Jimi Hendrix: “Rainbow Bridge” (1971) – di Maurizio Pupi Bracali

Album interlocutorio per diversi motivi “Rainbow Bridge” (Reprise Records) è il secondo disco in studio di Jimi Hendrix, pubblicato nel 1971 dopo la sua morte. Tra i motivi dell’interlocuzione vi è sicuramente la componente da colonna sonora del film omonimo che rende l’opera poco unitaria e frammentaria. Pellicola, tra l’altro, che avrebbe dovuto testimoniare una sorta di raduno hippie incentrato sulla spiritualità e su pratiche più o meno yoga svoltosi all’isola di Maui nelle Hawaii alla presenza di Hendrix, protagonista di un concerto gratuito di sostegno all’evento, ma che infine si rivelò più un documentario sul chitarrista di Seattle che la testimonianza dell’avvenimento. Altro motivo di poca unitarietà è il recupero di brani sparsi registrati da Hendrix nel corso degli anni e inseriti nell’album a discapito del live concert hawaiiano del quale, paradossalmente, non è presente nessun brano. Ecco così che il ponte arcobalenico si rivela uno strano disco di brevi canzonette poco ficcanti e, in alcuni casi, trascurabili. È il caso eclatante dell’inno nazionale americano The Star-Spangled Banner che, al contrario dei furori antimilitaristi hendrixiani sul palco di Woodstock espressi in forma divenuta storica e memorabile, è qui ridotto a una marcetta smandolinata piuttosto fastidiosa per sola chitarra elettrica, sovraincisa più volte con pessimi risultati.
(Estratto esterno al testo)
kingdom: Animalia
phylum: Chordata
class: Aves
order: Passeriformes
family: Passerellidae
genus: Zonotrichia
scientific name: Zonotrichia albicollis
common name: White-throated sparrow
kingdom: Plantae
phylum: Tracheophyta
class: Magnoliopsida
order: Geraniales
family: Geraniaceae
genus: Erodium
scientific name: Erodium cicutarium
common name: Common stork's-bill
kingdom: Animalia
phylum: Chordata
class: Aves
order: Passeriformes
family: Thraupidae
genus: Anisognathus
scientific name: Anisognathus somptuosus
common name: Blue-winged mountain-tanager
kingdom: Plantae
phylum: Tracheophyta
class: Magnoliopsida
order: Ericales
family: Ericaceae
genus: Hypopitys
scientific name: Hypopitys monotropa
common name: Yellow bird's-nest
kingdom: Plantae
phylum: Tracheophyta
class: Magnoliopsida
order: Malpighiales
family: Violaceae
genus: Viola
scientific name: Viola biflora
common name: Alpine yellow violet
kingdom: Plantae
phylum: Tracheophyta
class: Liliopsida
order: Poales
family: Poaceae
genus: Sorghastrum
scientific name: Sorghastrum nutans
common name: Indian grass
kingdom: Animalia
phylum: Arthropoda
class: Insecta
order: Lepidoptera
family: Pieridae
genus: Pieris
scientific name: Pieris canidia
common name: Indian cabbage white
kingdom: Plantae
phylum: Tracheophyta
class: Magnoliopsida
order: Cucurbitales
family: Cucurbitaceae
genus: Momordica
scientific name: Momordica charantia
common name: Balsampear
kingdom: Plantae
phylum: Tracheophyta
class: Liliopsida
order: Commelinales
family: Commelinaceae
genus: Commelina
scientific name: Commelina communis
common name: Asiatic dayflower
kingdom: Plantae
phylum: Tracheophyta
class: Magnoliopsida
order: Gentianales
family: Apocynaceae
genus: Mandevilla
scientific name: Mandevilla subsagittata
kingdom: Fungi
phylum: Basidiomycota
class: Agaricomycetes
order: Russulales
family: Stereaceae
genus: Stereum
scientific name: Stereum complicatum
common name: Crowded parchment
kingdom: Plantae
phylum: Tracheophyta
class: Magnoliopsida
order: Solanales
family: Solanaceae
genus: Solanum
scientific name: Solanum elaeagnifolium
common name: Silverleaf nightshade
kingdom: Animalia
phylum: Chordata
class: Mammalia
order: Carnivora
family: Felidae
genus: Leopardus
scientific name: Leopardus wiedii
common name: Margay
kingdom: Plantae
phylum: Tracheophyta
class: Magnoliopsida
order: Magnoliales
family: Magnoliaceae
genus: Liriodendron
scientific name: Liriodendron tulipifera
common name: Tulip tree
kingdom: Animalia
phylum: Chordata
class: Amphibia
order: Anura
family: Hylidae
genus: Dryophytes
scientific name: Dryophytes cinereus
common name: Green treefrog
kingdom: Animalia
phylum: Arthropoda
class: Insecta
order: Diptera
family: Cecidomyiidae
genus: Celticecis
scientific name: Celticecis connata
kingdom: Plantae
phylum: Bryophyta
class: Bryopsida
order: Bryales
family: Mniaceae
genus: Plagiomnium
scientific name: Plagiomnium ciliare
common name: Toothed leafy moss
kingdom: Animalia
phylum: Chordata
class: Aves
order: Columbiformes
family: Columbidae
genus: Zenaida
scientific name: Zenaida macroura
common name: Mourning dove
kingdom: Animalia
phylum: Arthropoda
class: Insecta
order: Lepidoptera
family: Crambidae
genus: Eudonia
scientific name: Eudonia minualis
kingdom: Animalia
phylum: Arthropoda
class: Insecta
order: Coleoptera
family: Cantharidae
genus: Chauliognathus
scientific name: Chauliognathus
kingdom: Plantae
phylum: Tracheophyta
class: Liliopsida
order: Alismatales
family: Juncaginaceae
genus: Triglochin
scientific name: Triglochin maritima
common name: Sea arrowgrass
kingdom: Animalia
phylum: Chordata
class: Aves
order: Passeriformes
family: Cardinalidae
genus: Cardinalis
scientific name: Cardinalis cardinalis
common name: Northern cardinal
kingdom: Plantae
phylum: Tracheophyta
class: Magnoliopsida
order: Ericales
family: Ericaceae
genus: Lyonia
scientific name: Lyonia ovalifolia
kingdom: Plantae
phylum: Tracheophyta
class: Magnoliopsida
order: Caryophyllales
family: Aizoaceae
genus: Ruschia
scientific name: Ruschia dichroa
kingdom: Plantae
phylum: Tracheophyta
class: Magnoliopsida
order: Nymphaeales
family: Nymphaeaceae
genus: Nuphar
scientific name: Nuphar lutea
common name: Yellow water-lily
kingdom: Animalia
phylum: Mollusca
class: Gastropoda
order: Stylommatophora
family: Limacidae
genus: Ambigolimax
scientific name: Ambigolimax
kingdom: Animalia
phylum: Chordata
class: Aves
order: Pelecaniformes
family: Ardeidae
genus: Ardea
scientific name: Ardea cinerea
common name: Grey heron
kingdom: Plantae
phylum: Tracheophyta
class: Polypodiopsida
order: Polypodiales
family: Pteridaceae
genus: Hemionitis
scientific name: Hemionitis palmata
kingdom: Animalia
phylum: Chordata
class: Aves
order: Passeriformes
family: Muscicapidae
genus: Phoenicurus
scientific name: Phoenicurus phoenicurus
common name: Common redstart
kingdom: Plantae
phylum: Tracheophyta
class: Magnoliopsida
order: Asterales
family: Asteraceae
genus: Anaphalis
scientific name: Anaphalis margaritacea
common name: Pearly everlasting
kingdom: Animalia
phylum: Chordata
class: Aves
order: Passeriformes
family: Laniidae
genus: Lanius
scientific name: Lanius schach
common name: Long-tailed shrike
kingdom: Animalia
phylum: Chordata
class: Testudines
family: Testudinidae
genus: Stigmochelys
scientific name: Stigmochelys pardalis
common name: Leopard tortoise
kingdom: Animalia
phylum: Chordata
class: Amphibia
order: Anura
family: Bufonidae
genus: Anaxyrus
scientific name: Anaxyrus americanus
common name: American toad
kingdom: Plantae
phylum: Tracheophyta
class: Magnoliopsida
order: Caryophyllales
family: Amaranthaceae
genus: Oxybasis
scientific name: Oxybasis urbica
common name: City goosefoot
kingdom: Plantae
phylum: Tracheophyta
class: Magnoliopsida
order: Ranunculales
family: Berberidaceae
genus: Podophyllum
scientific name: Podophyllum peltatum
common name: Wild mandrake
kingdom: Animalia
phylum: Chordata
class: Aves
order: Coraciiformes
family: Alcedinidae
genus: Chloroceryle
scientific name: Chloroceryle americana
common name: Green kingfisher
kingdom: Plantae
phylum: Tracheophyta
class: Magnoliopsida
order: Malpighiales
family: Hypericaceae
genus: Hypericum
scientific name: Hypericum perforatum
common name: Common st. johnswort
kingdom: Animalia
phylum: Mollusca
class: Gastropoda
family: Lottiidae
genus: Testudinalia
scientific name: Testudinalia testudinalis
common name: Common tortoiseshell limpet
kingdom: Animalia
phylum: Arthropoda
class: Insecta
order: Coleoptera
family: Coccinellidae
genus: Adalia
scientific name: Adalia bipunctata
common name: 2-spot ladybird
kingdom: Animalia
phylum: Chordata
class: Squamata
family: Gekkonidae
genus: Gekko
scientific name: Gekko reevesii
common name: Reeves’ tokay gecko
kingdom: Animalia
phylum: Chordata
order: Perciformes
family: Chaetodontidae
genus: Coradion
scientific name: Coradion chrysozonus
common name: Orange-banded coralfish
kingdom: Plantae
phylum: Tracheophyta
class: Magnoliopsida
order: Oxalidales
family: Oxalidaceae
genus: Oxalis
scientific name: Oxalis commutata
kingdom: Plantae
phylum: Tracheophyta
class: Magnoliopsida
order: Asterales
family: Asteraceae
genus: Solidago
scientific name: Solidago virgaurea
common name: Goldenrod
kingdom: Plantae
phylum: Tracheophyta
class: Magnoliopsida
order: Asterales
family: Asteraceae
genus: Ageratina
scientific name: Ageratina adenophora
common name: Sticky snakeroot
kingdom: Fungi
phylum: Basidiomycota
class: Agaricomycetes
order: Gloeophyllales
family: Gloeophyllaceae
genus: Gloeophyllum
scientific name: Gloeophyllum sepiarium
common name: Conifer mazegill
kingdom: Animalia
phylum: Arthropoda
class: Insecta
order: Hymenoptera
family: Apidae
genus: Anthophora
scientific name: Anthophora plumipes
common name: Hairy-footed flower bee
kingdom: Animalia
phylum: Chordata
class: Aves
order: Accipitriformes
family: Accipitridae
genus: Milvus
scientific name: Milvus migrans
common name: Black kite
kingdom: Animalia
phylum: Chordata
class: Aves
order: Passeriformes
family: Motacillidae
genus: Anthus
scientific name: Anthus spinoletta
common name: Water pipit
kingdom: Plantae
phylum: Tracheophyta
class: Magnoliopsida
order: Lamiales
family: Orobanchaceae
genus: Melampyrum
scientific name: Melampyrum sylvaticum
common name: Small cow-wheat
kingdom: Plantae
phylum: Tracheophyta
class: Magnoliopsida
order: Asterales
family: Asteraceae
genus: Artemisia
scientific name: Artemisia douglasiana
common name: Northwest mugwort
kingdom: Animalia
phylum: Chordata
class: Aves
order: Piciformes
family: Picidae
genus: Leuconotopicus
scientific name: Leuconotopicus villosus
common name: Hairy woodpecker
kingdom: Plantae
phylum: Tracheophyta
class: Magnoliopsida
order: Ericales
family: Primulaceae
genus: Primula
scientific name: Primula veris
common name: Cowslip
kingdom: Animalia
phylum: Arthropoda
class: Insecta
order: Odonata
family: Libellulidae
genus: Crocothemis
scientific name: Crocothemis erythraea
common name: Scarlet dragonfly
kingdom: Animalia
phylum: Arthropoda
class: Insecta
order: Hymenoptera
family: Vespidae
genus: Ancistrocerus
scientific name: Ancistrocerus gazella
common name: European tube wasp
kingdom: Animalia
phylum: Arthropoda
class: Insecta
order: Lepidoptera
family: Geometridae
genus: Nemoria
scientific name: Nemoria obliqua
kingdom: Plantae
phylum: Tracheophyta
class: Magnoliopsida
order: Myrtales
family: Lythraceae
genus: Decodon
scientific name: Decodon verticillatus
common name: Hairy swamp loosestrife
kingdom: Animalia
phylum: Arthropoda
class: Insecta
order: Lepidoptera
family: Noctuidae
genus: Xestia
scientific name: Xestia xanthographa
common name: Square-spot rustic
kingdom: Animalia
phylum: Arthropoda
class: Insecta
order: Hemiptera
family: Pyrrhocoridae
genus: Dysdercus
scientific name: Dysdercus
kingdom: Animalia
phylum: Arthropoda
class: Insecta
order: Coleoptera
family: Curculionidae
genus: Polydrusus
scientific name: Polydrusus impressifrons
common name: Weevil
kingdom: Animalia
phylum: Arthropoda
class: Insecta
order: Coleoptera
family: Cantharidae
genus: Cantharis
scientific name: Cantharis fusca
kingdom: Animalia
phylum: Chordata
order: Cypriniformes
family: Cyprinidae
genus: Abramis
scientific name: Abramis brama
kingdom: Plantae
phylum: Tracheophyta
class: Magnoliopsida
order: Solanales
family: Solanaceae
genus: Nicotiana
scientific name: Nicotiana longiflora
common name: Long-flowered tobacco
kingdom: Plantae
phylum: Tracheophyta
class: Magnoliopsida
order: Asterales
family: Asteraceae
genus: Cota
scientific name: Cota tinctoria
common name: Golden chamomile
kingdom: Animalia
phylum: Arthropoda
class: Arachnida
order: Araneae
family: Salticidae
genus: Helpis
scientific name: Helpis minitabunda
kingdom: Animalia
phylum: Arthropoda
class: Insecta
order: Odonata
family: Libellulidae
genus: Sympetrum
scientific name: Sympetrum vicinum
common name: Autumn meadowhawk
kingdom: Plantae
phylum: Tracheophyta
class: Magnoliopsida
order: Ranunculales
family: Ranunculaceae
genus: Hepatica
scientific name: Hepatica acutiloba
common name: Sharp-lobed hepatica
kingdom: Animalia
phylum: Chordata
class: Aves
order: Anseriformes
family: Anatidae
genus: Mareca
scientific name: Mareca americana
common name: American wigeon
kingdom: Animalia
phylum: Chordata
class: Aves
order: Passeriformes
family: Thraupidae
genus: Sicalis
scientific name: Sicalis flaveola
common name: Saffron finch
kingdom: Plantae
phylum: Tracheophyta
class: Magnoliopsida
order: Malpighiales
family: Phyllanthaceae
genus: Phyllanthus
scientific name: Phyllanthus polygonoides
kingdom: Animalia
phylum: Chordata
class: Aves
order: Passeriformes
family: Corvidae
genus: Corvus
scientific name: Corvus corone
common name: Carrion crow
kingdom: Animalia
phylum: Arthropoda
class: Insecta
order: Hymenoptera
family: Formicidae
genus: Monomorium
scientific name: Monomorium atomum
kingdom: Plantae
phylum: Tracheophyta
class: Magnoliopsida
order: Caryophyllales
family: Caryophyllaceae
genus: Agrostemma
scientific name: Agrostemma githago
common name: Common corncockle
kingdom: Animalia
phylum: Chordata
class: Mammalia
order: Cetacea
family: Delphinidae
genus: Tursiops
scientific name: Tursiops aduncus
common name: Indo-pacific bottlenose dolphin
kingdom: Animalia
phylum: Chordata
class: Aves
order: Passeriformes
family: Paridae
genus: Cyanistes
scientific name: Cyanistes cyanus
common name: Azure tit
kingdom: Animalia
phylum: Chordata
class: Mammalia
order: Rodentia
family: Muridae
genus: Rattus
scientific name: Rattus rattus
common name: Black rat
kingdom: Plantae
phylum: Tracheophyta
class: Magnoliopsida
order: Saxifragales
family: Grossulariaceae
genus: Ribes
E canzonette, seppur piacevoli, sono Dolly Dagger dall’impronta soul e con coretti femminili poco hendrixiani (The Ronettes in qualità di ospiti), Look Over Yonder e Earth Blues che, anch’esse, non lasciano trasparire la vera anima del chitarrista che spesso ricorre a eccessive sovraincisioni del suo strumento con risultati poco apprezzabili come nella strumentale e inconcludente Pali Gap. Anche la pur bella Room Full of Mirrors, dove pare che lo stesso Jimi suoni le parti di basso al posto di Billy Cox (il batterista è Mitch Mitchell), con le sue chitarre sovraincise e il tiro più veloce non vale un decimo della splendida versione live di undici minuti che si può ascoltare su Experience”, anche questa opera postuma del 1971 ma interamente live pur nella sua brevità.
A risollevare le sorti di quest’album, come già detto piuttosto inconsistente, ecco però che arrivano due pezzi da novanta: la magnifica ballata Hey Baby che chiude ottimamente il disco con la sua doppia introduzione, l’andamento lento e un bellissimo assolo di chitarra, e, a ribadire una volta di più il valore di Hendrix nelle esibizioni live, la straordinaria versione dal vivo registrata a Berkeley nel 1970 di Hear My Train A Comin’, forse la migliore trasposizione di quel magnifico bluesaccio delle decine (e tutte super valide) ascoltate nei molti live del “chitarrista mancino“. Luci e ombre, quindi, in un album di transizione che, se in parte, con le sue ombre, non certifica il vero valore e la genialità dell’Hendrix più sulfureo e stratosferico degli album capolavoro, un paio di lampi di luce che da soli valgono il prezzo del biglietto (oops, del disco…) restituiscono la grandezza di quello che fu il più grande chitarrista rock di tutti i tempi.